The metadata field is explicitly intended for this.

It's not directly associated with a particular example, though.

7 Likes

Another challenge with blessing the use of unused keys is it creates compatibility issues. If cargo started to use that key then an upgrade can either cause problems from silent behavior changes to manifest parse failures.

It might be interesting to add more metadata tables. As for compatibility within a metadata table, its the wild west but generally people namespace their content in it (example).

1 Like

Thanks! I missed the metadata field. It could work, but it would be a bit painful to add.

Would it make sense to add a metadata field to each target? I looked a little into cargo source, adding the field to the struct TomlTarget is enough to silence the warning. Anything else I should look into, or would that be an interesting PR?

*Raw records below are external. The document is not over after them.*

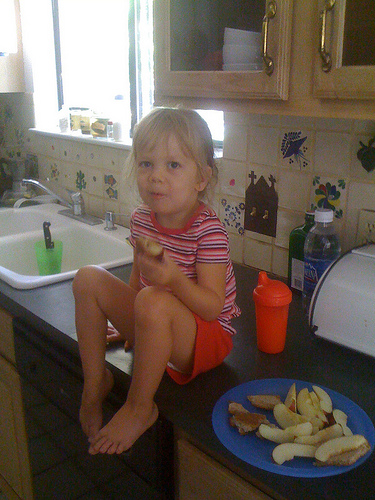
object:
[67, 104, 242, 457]
girl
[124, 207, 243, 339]
shirt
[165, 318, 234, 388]
shorts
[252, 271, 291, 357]
cup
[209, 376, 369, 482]
plate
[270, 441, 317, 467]
apples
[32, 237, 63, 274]
cup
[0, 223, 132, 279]
sink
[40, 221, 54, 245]
knife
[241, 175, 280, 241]
light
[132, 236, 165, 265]
food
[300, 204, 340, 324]
bottle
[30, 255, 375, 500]
counter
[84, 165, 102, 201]
tile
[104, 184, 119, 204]
fish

On the less proactive track cargo could warn in this case, or special prefixes could be reserved for metadata-esque usage.

Perhaps instead there could be a convention for adding target-specific metadata under the existing metadata field, which wouldn't require any changes to Cargo.

[metadata.target.target-triple-here] seems straightforward enough, and matches the toplevel [target] table

1 Like

I would go an entirely different route, and to the extent of trying to deprecate the existing metadata field. That said my opinions on this are perhaps even irrationally strong...

The way that I would try and do this is via the toml -> json translation path that exists for toml. Augmenting cargo itself to do more than the bare minimum json translation for the keys that it knows about. Teaching cargo to output json-ld and provide a json-ld schema for a linked data implementation of cargo manifests.

Users who need additional keys beyond what cargo knows about would have to provide a schema for their keys and and use a json-ld manifest instead. (Because it seems unlikely that a toml to json-ld mechanism could actually be realized or standardized within toml).

The existing metadata keys could be encoded as json-ld json literals At one point I had started an RFC for this, but it seemed as though the rfc process was undergoing transition. I'm still interested in pursing it if there is interest from the cargo team, and most of the changes don't seem user visible besides the additional manifest type for manifests using keys with a custom schema. The rest being basically a lot of plumbing, and internal organization to define things like a cargo schema.

It is at least a thought on a different way we could move forward that isn't metadata keys.

The downside is it doesn't logically group things.

There is a bit of a usability gap between

[[example]]
name = "my_example"
path = "examples/category/subcategory/my_example.rs"
display-name = "My Example"
description = "Example of an example"
wasm-support = true

and

[[example]]
name = "my_example"
path = "examples/category/subcategory/my_example.rs"

[[example.metadata.some-tool]]
display-name = "My Example"
description = "Example of an example"
wasm-support = true

and

[[example]]
name = "my_example"
path = "examples/category/subcategory/my_example.rs"

[metadata.example.my_example.some-tool]
display-name = "My Example"
description = "Example of an example"
wasm-support = true
2 Likes

I was using "target" as in compilation target, not platform target.

You could consider the "target_type.target_name" (so example.my_example) would be a "double" uniquely identifying the target but that means a lot of repetition whereas TOML lets you specify a new table referring to the example just above easily as shown by @epage second example.

The second example should use [example.metadata.some-tool]. Specifically reserving the metadata key like this in all tables seems a plausible approach (though there are some non-table values I could see wanting to attach metadata to, like sub-values of features).